Miguel Cardoso passou a última madrugada numa esquadra de Bruxelas a apresentar queixa contra o líder parlamentar do Chega, Pedro Pinto, e uma comitiva de “cerca de duas dezenas de pessoas” do partido de André Ventura, que seguiam no mesmo voo que o levou até à capital belga. O ativista que trabalha para a organização antirracista sedeada no Reino Unido, Black Europeans, decidiu fazer queixa depois de passar as últimas horas após a viagem a receber mensagens de ódio e ameaças. “Quando chegares a Lisboa vais ver. Levas um tiro nos joelhos”, foi uma delas.
“Nunca, nem nos meus piores pesadelos imaginei que ia ter uma comitiva do Chega atrás de mim no avião e a comportar-se daquela maneira. Até miúdos da quarta classe se portam melhor”, conta à VISÃO, explicando que embarcou a convite da representação portuguesa do Parlamento Europeu, com a ativista da rede Afrolink Paula Cardoso, ao seu lado, a caminho do que pensava que seriam dias calmos de trabalho em Bruxelas.
“Grunhidos”, “preto, macaco”
Pouco depois de Miguel Cardoso e Paula Cardoso se sentarem, terão começado as provocações. Segundo o relato de Miguel, a comitiva do Chega “ia fazendo grunhidos” e lançando expressões como “preto, macaco”, mas “sempre como se estivessem a falar entre eles, a ver vídeos”. Durante duas horas e meia de voo, houve “expressões racistas e misóginas”, mas sempre que a tripulação não estava por perto. “Eles tinham o cuidado de ser discretos”.
Apesar dessa discrição, o clima foi sempre tenso. “Tive uma rapariga do Chega, com os joelhos encostados no meu banco durante todo o voo”, garante Miguel Cardoso.
Quando o avião parou e os passageiros se levantaram para sair, Paula Cardoso lançou um “25 de Abril sempre, racismo nunca mais” e pôs a tocar o Grândola no telefone. Foi o suficiente para as coisas se descontrolarem.
O vídeo que o Chega tornou viral
“Estes idiotas são mesmo otários, mas a mama vai acabar”, terá dito um dos elementos da comitiva do Chega. Miguel Cardoso interveio, para defender Paula Cardoso e questionar o comportamento do grupo. Terá sido nesse momento que Pedro Pinto se envolveu numa altercação direta com Miguel Cardoso, de dedo em riste e, segundo o ativista, sem hesitar em escalar o tom. “Vai para o caralho. Queres ir lá para fora?”, terá dito.
“Foram sete ou oito minutos disso até chegar ao momento do vídeo em que eu respondo”, assevera Miguel Cardoso, referindo-se a um vídeo que o Chega fez circular pelas redes sociais no qual o ativista se insurge contra Pedro Pinto. “Toda a comitiva começou a tentar intimidar-me como um gangue. Só depois de mais de sete ou oito minutos é que eu respondi. Eu não gosto de escândalos, mas já estava num estado de desespero”, confessa Miguel Cardoso.
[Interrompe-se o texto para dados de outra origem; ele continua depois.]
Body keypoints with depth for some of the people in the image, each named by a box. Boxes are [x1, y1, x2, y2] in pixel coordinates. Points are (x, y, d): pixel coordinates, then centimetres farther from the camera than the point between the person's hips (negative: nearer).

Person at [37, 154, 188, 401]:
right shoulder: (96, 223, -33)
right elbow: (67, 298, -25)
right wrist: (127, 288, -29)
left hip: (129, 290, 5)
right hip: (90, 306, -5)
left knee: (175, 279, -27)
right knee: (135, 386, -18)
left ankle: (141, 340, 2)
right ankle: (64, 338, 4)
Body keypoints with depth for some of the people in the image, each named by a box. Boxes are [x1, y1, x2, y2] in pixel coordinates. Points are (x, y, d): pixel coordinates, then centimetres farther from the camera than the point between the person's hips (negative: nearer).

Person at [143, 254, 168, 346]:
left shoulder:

A forma como o vídeo circulou pode ajudar a explicar a quantidade de mensagens de ódio e ameaças que Miguel Cardoso recebeu nas últimas horas e que o fizeram ir até à polícia em Bruxelas.
“Não tinha intenção de apresentar queixa”, afirma, explicando que quando estava a sair do avião foi abordado por polícias que tinham sido chamados entretanto pelo comandante do avião e que se limitaram a ficar com a sua identificação, a de Paula Cardoso e de mais três testemunhas suas que assistiram a tudo.
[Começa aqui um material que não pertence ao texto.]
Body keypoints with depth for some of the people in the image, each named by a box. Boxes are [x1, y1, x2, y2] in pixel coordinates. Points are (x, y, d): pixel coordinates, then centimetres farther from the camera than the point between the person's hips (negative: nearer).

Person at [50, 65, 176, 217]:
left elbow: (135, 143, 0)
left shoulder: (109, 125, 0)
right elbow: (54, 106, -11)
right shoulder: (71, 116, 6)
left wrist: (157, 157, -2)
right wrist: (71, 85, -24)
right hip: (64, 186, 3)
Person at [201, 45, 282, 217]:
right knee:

Miguel Cardoso associa as provocações de que diz ter sido alvo à queixa que apresentou contra André Ventura há três meses, quando o líder do Chega o acusou na rede social X de usar o dinheiro dos contribuintes portugueses para financiar um evento antirracista. “Era mentira. Foi tudo pago pela minha organização”.
A VISÃO contactou Pedro Pinto, mas até ao momento não obteve resposta.